Fun and Games
- Clinton Peake Proadvice
- Apr 18, 2019
- 2 min read
I received today a letter from the Tax Institute that was sent to the honourable Bill Shorten MP - leader of the ALP. I won't reproduce all of it, but in part it read,
"It has been reported in the media recently that you described the long standing, express statutory availability of a tax deduction for assistance from a lawfully authorised tax practitioner as a "rort", and propose that a labor government would cap that deduction at $3,000.
Australia's tax laws now run to many thousands of pages. Ordinary Austrlaians did not ask for that. It has been inflicted on them by successive governments.
Over 30 years ago, the Commonwealth government decided to abdicate primary responsibility for administering its own tax laws and to impose that responsibility, via the so-called "self-assessment" system, on ordinary Australians, and to subject ordinary Australians to the threat of severe penalties if they failed to achieve perfection in carrying out that newly imposed obligation.
The apparent intention of that measure was to reduce the administrative costs incurred directly by government. The correlative effect as to increase drastically the costs incurred by many Australians in seeking to meet their new obligations.
The work of qualified tax professionals is an essential part of Australia's tax system.
Tax deductibility of advice in complying with tax laws is a legitimate expense of business, investment or other income earning activities. We utterly reject the notion that an open, express and long standing right to a tax deduction for costs in complying with laws imposed by government is a rort, and strongly oppose a de facto increase by restriction of that right."
It would appear to most informed practitioners that the contents are hard to argue with. It is a huge issue with all accounting bodies including the one I am a member of being the Institute of Chartered Accountants. The professional bodies are bemused and upset at being slurred by one side of politics and by the divisive nature of the politics to "attack the rich" and segregate our society into "the so called rich" and "the people of the ALP ".

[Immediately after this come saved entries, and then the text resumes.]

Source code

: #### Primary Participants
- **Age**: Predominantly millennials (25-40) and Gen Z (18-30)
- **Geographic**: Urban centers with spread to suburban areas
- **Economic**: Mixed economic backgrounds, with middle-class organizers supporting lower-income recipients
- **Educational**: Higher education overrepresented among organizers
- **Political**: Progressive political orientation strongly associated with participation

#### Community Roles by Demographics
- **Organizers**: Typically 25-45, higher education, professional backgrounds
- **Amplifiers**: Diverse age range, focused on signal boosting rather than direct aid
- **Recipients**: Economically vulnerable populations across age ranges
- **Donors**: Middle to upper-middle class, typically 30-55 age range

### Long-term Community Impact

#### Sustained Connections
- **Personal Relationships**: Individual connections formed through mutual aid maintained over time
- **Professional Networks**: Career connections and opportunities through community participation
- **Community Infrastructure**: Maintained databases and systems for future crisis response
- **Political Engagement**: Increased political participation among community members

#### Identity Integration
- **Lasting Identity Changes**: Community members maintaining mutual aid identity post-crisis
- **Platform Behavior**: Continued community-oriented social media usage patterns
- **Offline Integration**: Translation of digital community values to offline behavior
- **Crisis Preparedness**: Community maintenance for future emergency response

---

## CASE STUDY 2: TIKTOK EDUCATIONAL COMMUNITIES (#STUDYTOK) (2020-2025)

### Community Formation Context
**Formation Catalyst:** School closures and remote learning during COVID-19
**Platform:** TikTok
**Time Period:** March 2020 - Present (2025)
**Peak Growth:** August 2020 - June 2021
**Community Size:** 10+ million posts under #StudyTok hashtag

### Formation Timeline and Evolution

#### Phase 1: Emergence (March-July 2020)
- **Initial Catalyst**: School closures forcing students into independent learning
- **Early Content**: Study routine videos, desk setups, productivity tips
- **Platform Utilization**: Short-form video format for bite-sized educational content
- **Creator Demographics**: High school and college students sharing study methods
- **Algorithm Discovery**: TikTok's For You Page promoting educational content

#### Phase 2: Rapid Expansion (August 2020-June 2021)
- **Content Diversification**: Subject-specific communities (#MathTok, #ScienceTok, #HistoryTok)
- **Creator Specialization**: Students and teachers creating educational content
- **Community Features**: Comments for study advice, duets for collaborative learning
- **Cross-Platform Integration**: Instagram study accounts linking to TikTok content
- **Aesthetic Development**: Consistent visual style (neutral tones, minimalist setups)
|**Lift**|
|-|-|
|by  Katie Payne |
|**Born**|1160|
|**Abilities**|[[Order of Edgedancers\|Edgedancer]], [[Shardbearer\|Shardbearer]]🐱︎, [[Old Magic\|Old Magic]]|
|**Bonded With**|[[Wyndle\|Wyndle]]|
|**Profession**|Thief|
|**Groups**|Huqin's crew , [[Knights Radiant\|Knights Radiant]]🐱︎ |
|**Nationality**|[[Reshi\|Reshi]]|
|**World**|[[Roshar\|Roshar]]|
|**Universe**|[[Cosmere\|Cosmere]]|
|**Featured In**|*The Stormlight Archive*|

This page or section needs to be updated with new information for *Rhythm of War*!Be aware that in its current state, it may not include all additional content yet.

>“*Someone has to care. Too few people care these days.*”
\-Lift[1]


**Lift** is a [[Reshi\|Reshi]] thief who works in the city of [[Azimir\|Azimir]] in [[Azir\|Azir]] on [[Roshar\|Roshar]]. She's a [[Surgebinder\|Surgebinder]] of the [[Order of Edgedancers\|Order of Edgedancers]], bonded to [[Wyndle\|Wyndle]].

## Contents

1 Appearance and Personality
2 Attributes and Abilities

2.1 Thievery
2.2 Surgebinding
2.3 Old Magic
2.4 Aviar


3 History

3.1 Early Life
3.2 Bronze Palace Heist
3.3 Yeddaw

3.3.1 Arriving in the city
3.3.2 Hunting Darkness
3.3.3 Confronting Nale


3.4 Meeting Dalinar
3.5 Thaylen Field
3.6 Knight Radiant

Whatever your persuasion or ideology, a unified society has to be preferable to a broken one and all attempts to bring people together should be demanded by society. The fears and move to the extremes being experienced in other countries, (notably the US) are not helpful and will not be seen as anything other than destructive when history books are written about our times in the future. See through the rhetoric to the world we want to create for our children. Limiting advice and asking people to go it alone in an increasing volatile world will not take us to the best place possible.